SUPPLIED RECORDS —
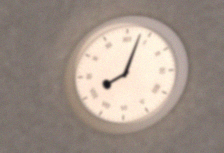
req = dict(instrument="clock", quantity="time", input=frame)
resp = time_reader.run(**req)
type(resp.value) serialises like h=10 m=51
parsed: h=8 m=3
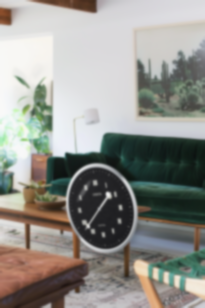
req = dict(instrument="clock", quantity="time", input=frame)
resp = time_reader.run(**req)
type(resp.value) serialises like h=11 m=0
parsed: h=1 m=38
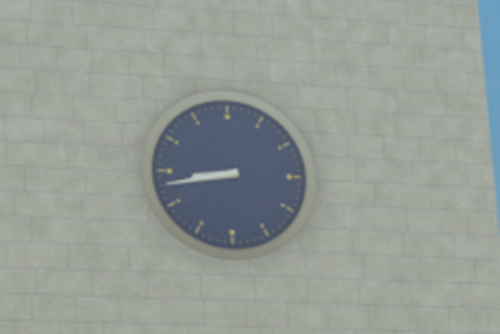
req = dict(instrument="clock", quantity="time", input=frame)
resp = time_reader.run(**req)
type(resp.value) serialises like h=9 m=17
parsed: h=8 m=43
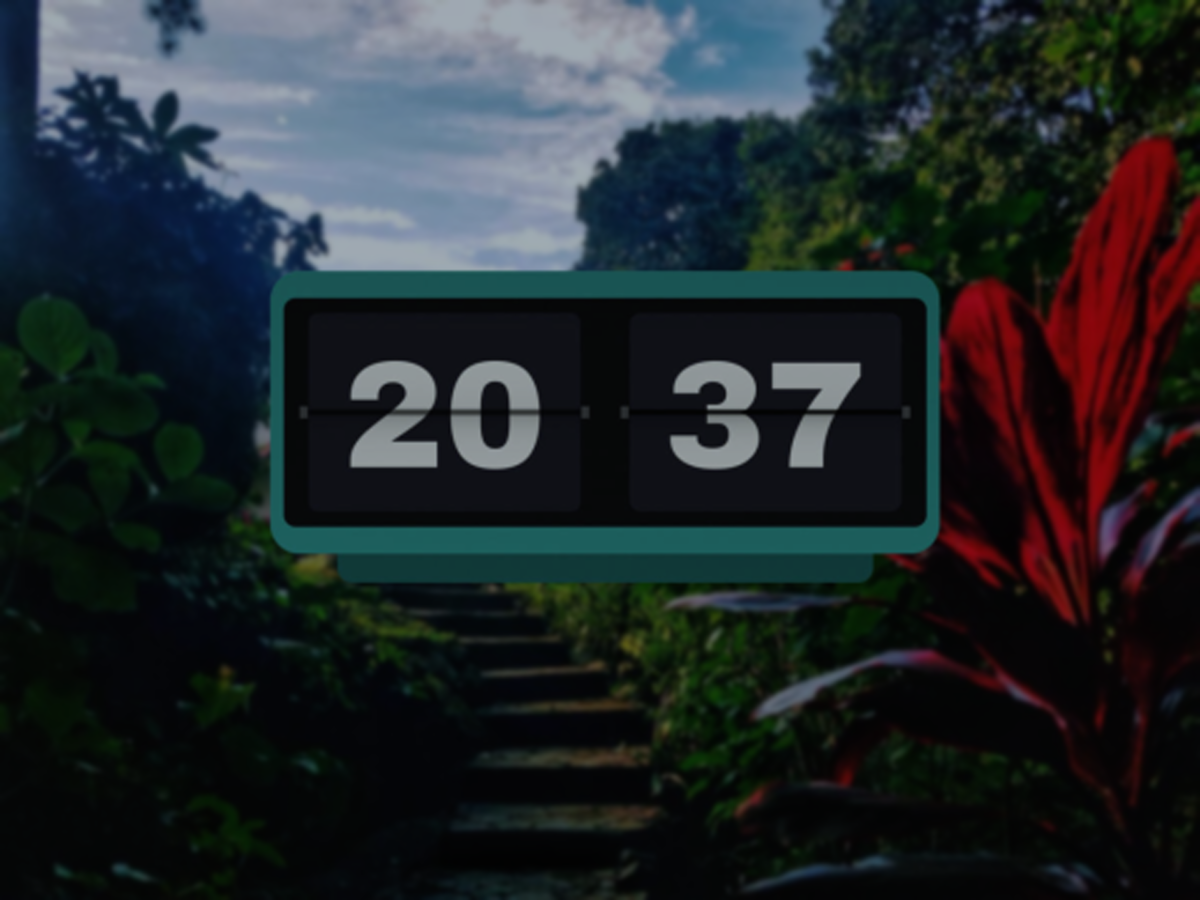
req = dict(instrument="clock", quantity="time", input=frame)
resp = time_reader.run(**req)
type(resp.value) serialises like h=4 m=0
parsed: h=20 m=37
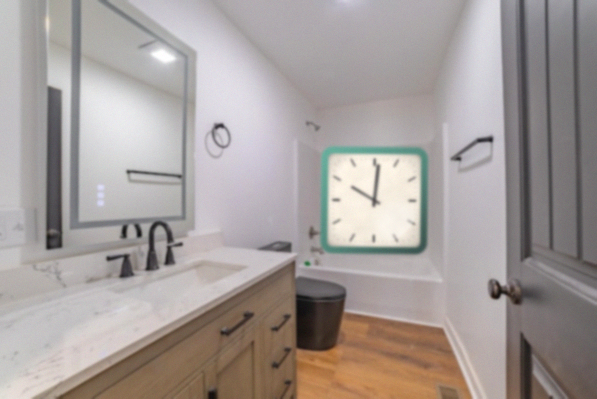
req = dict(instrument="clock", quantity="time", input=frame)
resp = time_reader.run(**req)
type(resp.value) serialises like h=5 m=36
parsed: h=10 m=1
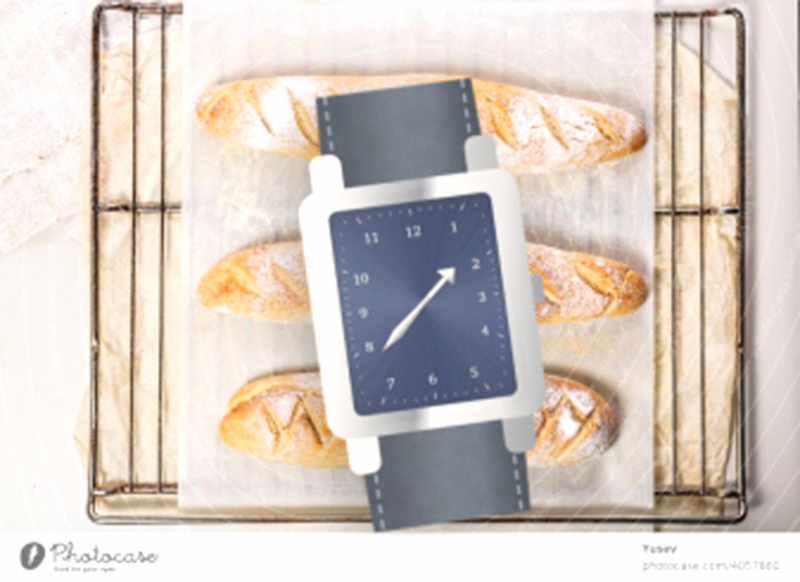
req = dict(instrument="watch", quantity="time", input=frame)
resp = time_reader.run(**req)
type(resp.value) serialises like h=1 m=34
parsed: h=1 m=38
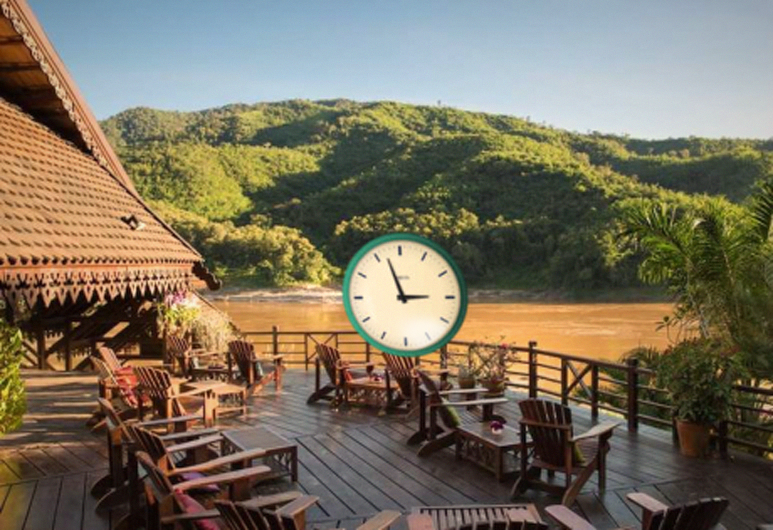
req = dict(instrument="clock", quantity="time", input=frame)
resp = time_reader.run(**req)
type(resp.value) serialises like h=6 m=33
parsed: h=2 m=57
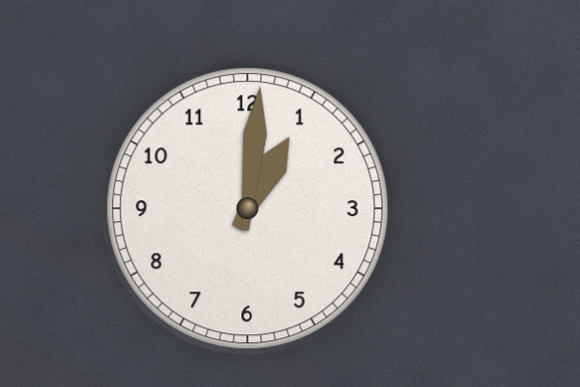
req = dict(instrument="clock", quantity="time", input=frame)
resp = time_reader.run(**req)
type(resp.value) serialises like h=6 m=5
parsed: h=1 m=1
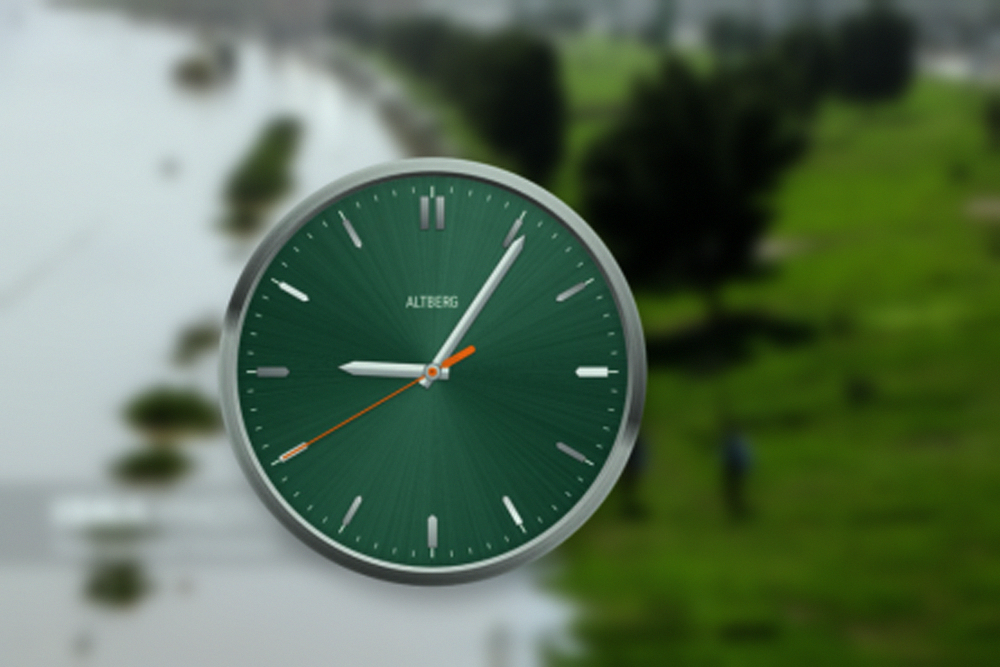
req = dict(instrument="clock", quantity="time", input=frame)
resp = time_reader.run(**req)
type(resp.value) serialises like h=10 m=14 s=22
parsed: h=9 m=5 s=40
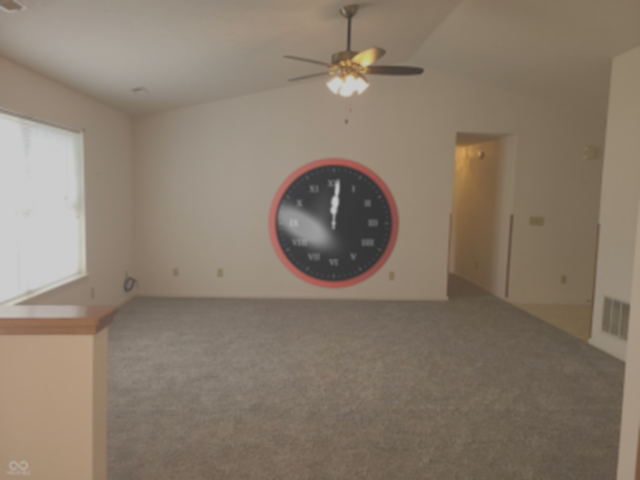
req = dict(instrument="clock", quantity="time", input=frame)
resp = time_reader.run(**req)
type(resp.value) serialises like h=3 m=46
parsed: h=12 m=1
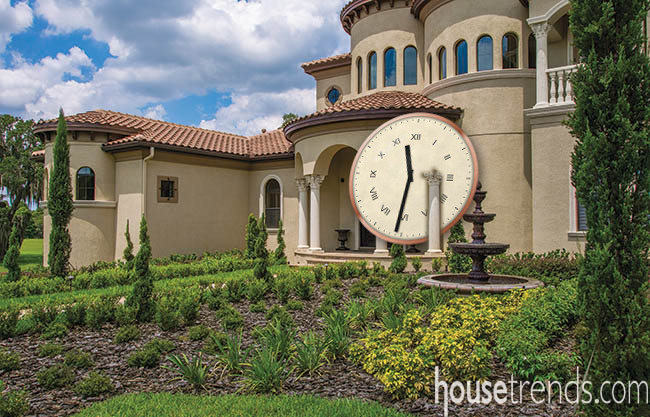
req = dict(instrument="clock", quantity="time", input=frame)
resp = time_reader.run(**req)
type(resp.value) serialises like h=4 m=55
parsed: h=11 m=31
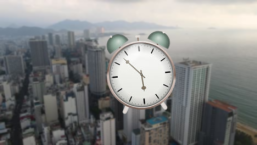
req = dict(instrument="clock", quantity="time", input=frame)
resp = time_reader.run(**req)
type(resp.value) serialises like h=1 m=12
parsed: h=5 m=53
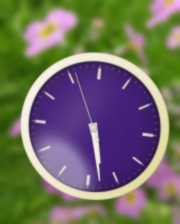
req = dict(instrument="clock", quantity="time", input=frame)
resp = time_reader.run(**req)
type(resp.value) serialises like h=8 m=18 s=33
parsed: h=5 m=27 s=56
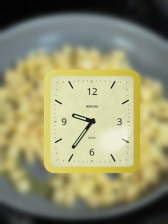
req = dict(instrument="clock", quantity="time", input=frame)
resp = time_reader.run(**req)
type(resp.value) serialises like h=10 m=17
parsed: h=9 m=36
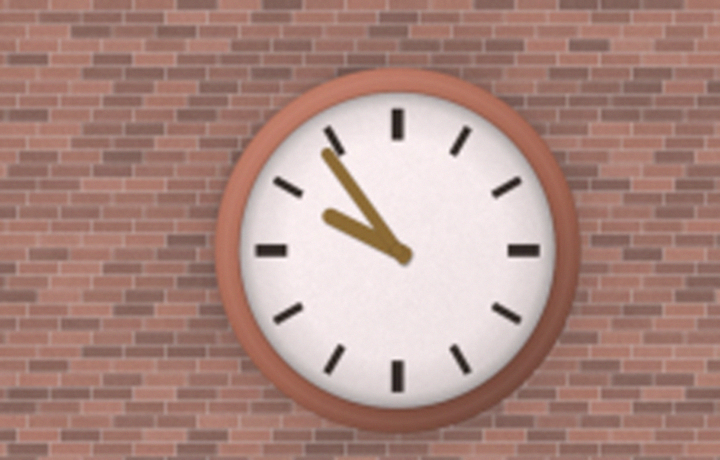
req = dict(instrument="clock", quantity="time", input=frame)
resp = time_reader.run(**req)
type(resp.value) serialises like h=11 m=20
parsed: h=9 m=54
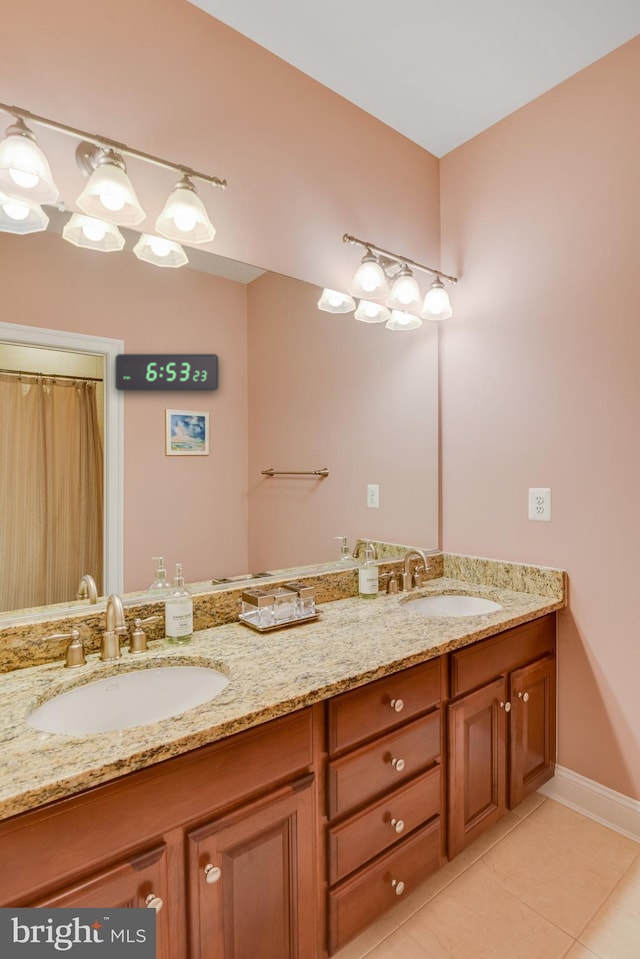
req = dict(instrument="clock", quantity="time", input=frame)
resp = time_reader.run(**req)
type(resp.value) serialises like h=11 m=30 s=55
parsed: h=6 m=53 s=23
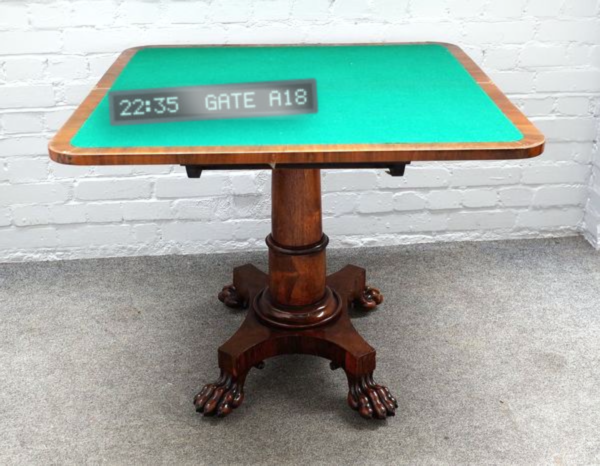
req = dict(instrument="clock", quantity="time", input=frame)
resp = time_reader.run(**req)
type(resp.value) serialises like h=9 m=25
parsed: h=22 m=35
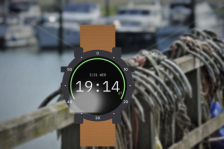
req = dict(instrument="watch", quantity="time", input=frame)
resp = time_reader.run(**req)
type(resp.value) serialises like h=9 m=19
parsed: h=19 m=14
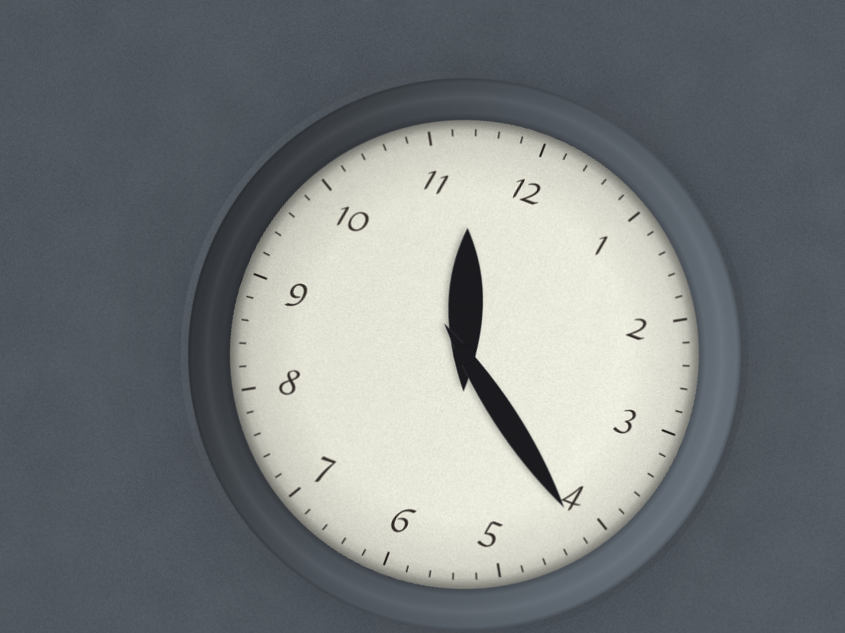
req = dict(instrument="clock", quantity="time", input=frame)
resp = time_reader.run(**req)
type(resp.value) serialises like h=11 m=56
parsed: h=11 m=21
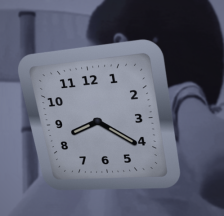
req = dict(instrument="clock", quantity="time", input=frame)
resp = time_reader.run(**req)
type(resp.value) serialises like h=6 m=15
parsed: h=8 m=21
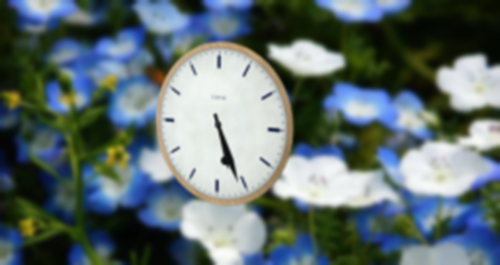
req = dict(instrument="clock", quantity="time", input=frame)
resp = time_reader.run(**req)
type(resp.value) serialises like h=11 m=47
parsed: h=5 m=26
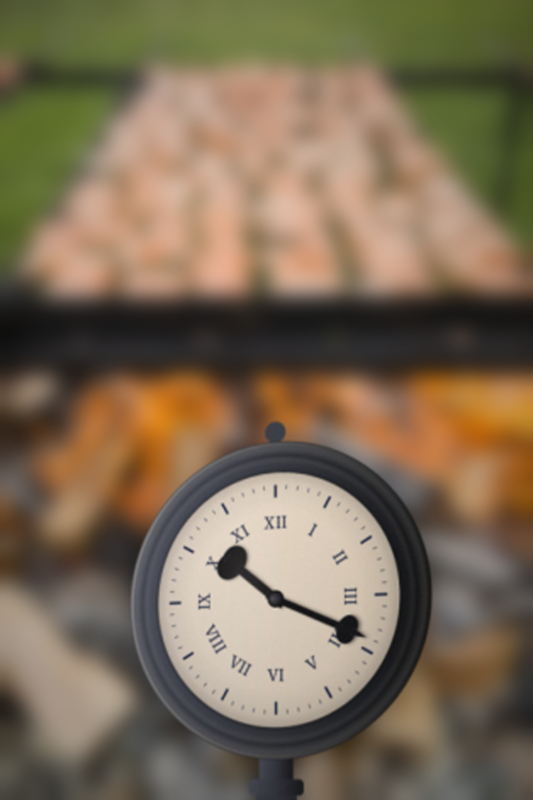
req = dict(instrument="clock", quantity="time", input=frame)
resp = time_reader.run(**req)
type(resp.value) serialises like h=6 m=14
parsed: h=10 m=19
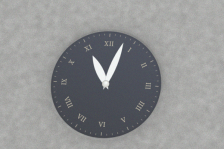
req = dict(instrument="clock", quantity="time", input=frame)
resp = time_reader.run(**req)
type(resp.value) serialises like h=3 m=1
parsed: h=11 m=3
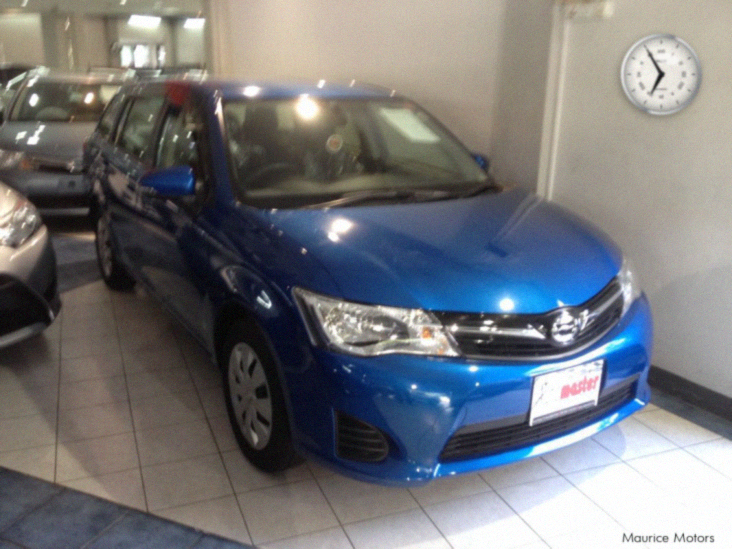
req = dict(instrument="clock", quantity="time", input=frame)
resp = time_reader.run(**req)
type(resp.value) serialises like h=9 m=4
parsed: h=6 m=55
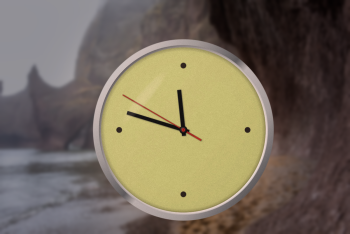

STATED GOAL —
Print each of the records above line for line, without changing anything, and omit the pictures from your answer.

WORKED ANSWER —
req = dict(instrument="clock", quantity="time", input=frame)
resp = time_reader.run(**req)
type(resp.value) serialises like h=10 m=51
parsed: h=8 m=3
req = dict(instrument="clock", quantity="time", input=frame)
resp = time_reader.run(**req)
type(resp.value) serialises like h=11 m=0
parsed: h=1 m=38
req = dict(instrument="clock", quantity="time", input=frame)
resp = time_reader.run(**req)
type(resp.value) serialises like h=9 m=17
parsed: h=8 m=43
req = dict(instrument="clock", quantity="time", input=frame)
resp = time_reader.run(**req)
type(resp.value) serialises like h=4 m=0
parsed: h=20 m=37
req = dict(instrument="clock", quantity="time", input=frame)
resp = time_reader.run(**req)
type(resp.value) serialises like h=5 m=36
parsed: h=10 m=1
req = dict(instrument="watch", quantity="time", input=frame)
resp = time_reader.run(**req)
type(resp.value) serialises like h=1 m=34
parsed: h=1 m=38
req = dict(instrument="clock", quantity="time", input=frame)
resp = time_reader.run(**req)
type(resp.value) serialises like h=6 m=33
parsed: h=2 m=57
req = dict(instrument="clock", quantity="time", input=frame)
resp = time_reader.run(**req)
type(resp.value) serialises like h=6 m=5
parsed: h=1 m=1
req = dict(instrument="clock", quantity="time", input=frame)
resp = time_reader.run(**req)
type(resp.value) serialises like h=10 m=14 s=22
parsed: h=9 m=5 s=40
req = dict(instrument="clock", quantity="time", input=frame)
resp = time_reader.run(**req)
type(resp.value) serialises like h=3 m=46
parsed: h=12 m=1
req = dict(instrument="clock", quantity="time", input=frame)
resp = time_reader.run(**req)
type(resp.value) serialises like h=4 m=55
parsed: h=11 m=31
req = dict(instrument="clock", quantity="time", input=frame)
resp = time_reader.run(**req)
type(resp.value) serialises like h=1 m=12
parsed: h=5 m=53
req = dict(instrument="clock", quantity="time", input=frame)
resp = time_reader.run(**req)
type(resp.value) serialises like h=8 m=18 s=33
parsed: h=5 m=27 s=56
req = dict(instrument="clock", quantity="time", input=frame)
resp = time_reader.run(**req)
type(resp.value) serialises like h=10 m=17
parsed: h=9 m=36
req = dict(instrument="clock", quantity="time", input=frame)
resp = time_reader.run(**req)
type(resp.value) serialises like h=11 m=20
parsed: h=9 m=54
req = dict(instrument="clock", quantity="time", input=frame)
resp = time_reader.run(**req)
type(resp.value) serialises like h=11 m=30 s=55
parsed: h=6 m=53 s=23
req = dict(instrument="clock", quantity="time", input=frame)
resp = time_reader.run(**req)
type(resp.value) serialises like h=9 m=25
parsed: h=22 m=35
req = dict(instrument="watch", quantity="time", input=frame)
resp = time_reader.run(**req)
type(resp.value) serialises like h=9 m=19
parsed: h=19 m=14
req = dict(instrument="clock", quantity="time", input=frame)
resp = time_reader.run(**req)
type(resp.value) serialises like h=11 m=56
parsed: h=11 m=21
req = dict(instrument="clock", quantity="time", input=frame)
resp = time_reader.run(**req)
type(resp.value) serialises like h=6 m=15
parsed: h=8 m=21
req = dict(instrument="clock", quantity="time", input=frame)
resp = time_reader.run(**req)
type(resp.value) serialises like h=11 m=47
parsed: h=5 m=26
req = dict(instrument="clock", quantity="time", input=frame)
resp = time_reader.run(**req)
type(resp.value) serialises like h=6 m=14
parsed: h=10 m=19
req = dict(instrument="clock", quantity="time", input=frame)
resp = time_reader.run(**req)
type(resp.value) serialises like h=3 m=1
parsed: h=11 m=3
req = dict(instrument="clock", quantity="time", input=frame)
resp = time_reader.run(**req)
type(resp.value) serialises like h=9 m=4
parsed: h=6 m=55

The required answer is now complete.